The Black Museum was a 1951
radio crime drama program produced by Harry Alan Towers
for the BBC and based on real-life cases from the files of Scotland
Yard's Black Museum. Ira Marion wrote the scripts, and music for the series was composed and
conducted by Sidney Torch.
Orson Wells was both
host and narrator for stories of horror and mystery based on Scotland Yard's
collection of murder weapons and various ordinary objects once associated with
historical crime cases. The show's opening began, “The Black Museum, a
repository of death. Here in a grim, stone structure on the Thames which houses
Scotland Yard is a warehouse of homicide, a very strange room where everyday
objects... of a woman’s shoe, a tiny white box, a quilted robe... all are
touched by murder.”
Walking through the museum, Welles would pause at one of the exhibits, and
his description of an artifact served as a device to lead into a tale of terror
or a brutal murder. With the story themes deriving from objects in the collection, the 52
episodes had such titles as "The Tartan Scarf," "A Piece of Iron Chain,"
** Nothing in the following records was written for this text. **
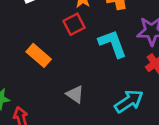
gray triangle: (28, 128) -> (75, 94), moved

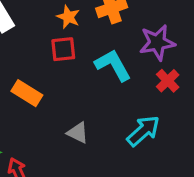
red square: (74, 24) -> (63, 49), turned 30

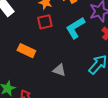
cyan L-shape: (113, 65) -> (75, 28), turned -85

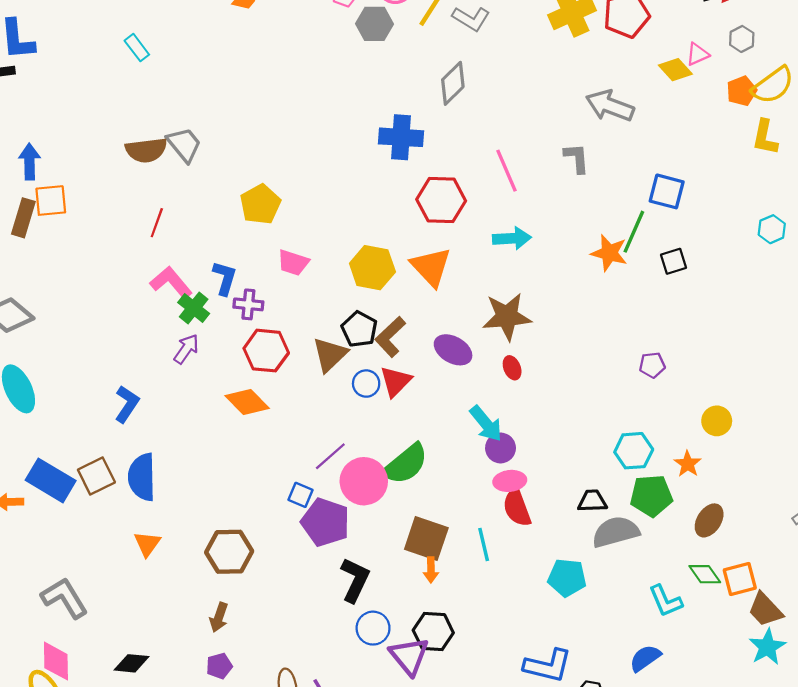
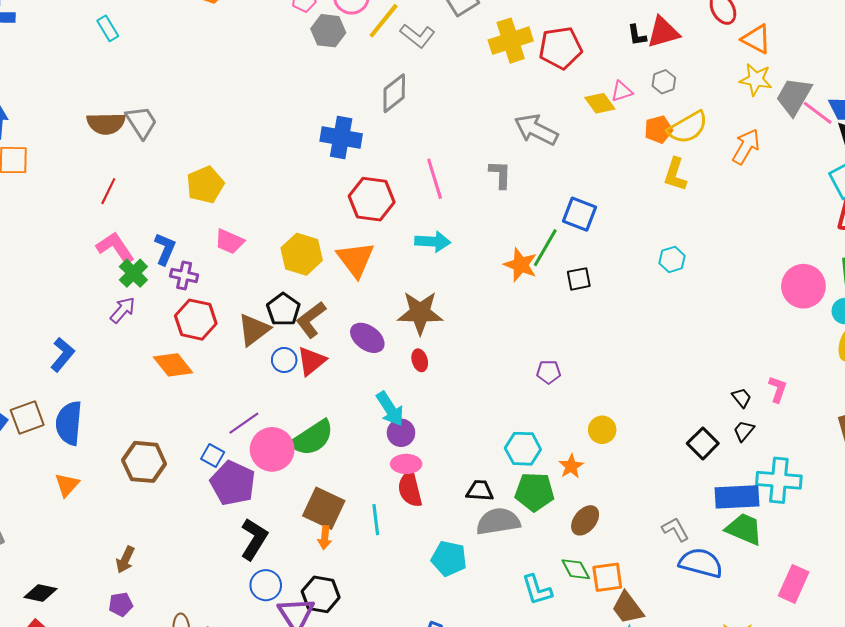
brown hexagon: (229, 552) -> (144, 462), moved

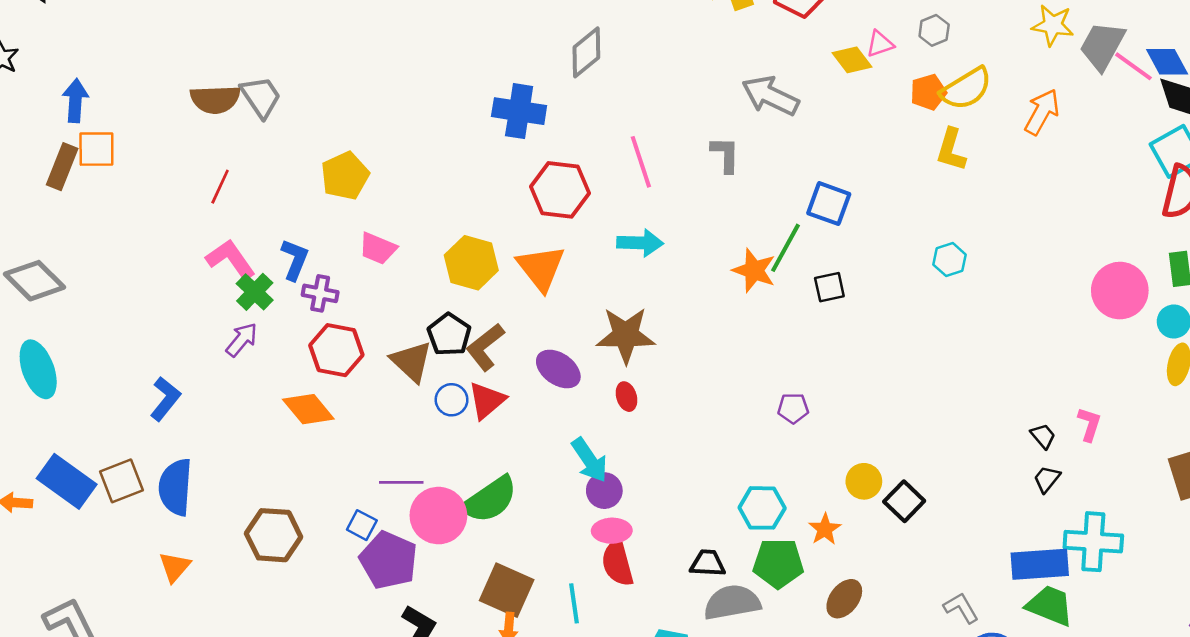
brown triangle: (254, 330) -> (411, 362), turned -39
purple line: (244, 423) -> (401, 482), turned 36
black square: (703, 443) -> (904, 501), moved

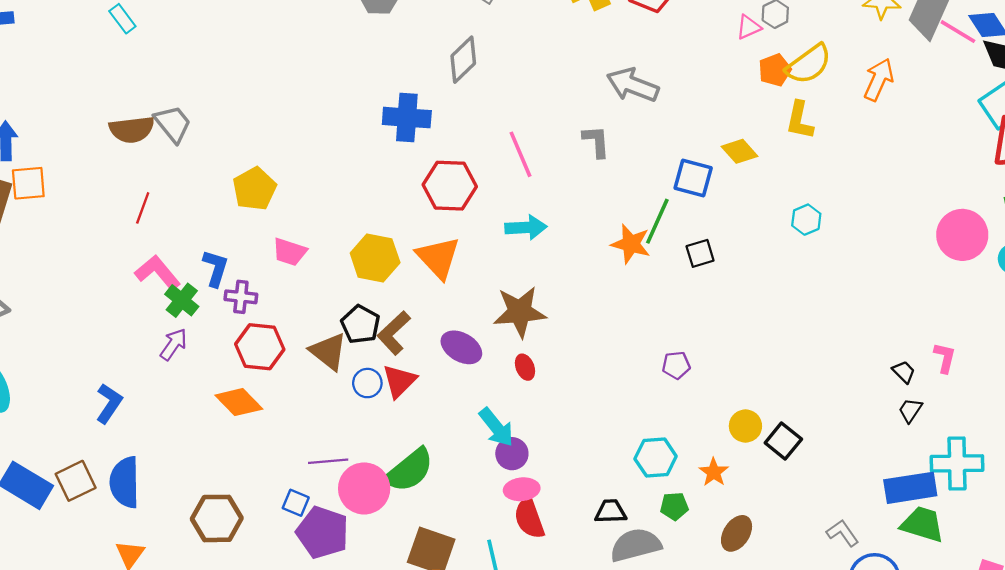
pink triangle: (880, 44) -> (749, 27), moved
yellow diamond: (852, 60) -> (740, 151), moved
green pentagon: (778, 563) -> (674, 506), size x0.6

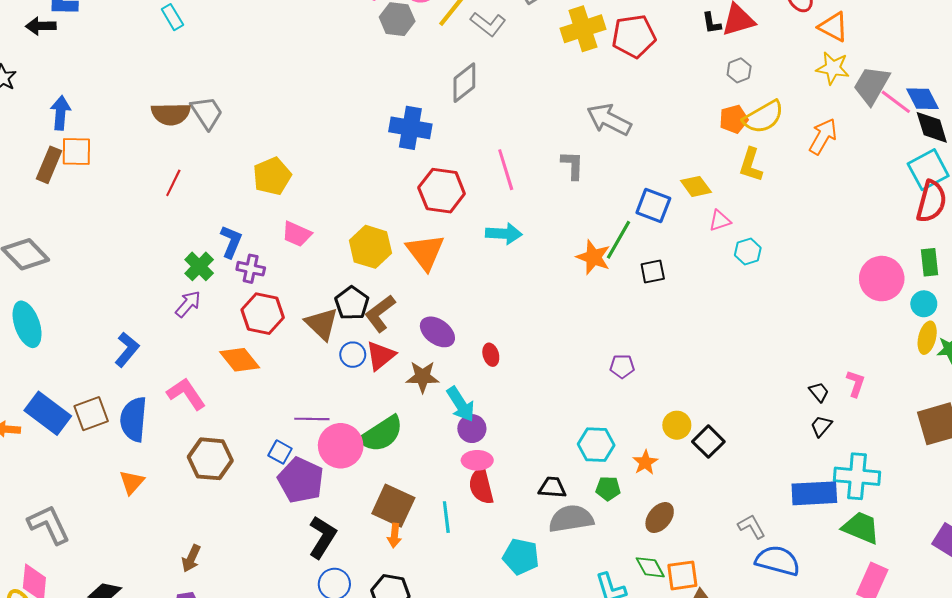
pink triangle: (749, 27) -> (720, 221), moved
pink L-shape: (158, 273) -> (186, 394), moved
brown star: (520, 312) -> (423, 377), moved, size x0.7
green trapezoid: (923, 524) -> (861, 528), moved

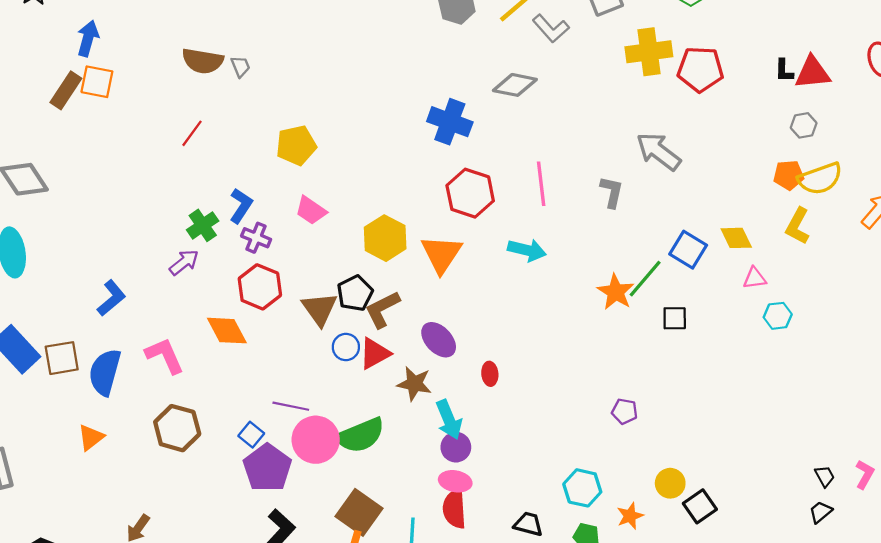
gray diamond: (464, 83) -> (515, 85), turned 39
gray trapezoid: (207, 113) -> (240, 67), size x0.6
"Frosted Glass Shards" and "A Khaki Handkerchief.". An anomaly to the series as
well as the purpose of the museum itself was an episode called "The Letter". It
was not a murder story, but a story about forgery.
In America, a program
of similar scope, using many of the same picked cases as The Black
Museum, and nearly mirroring its broadcast run was broadcast by NBC called
Whitehall 1212. The
two shows were different in the respect that while Whitehall told the story of a
case entirely from the point of view of the police starting from the crime
scene, The Black Museum was more heavily dramatized and played out scenes of the
actual murders and included scenes from the criminal's point of view.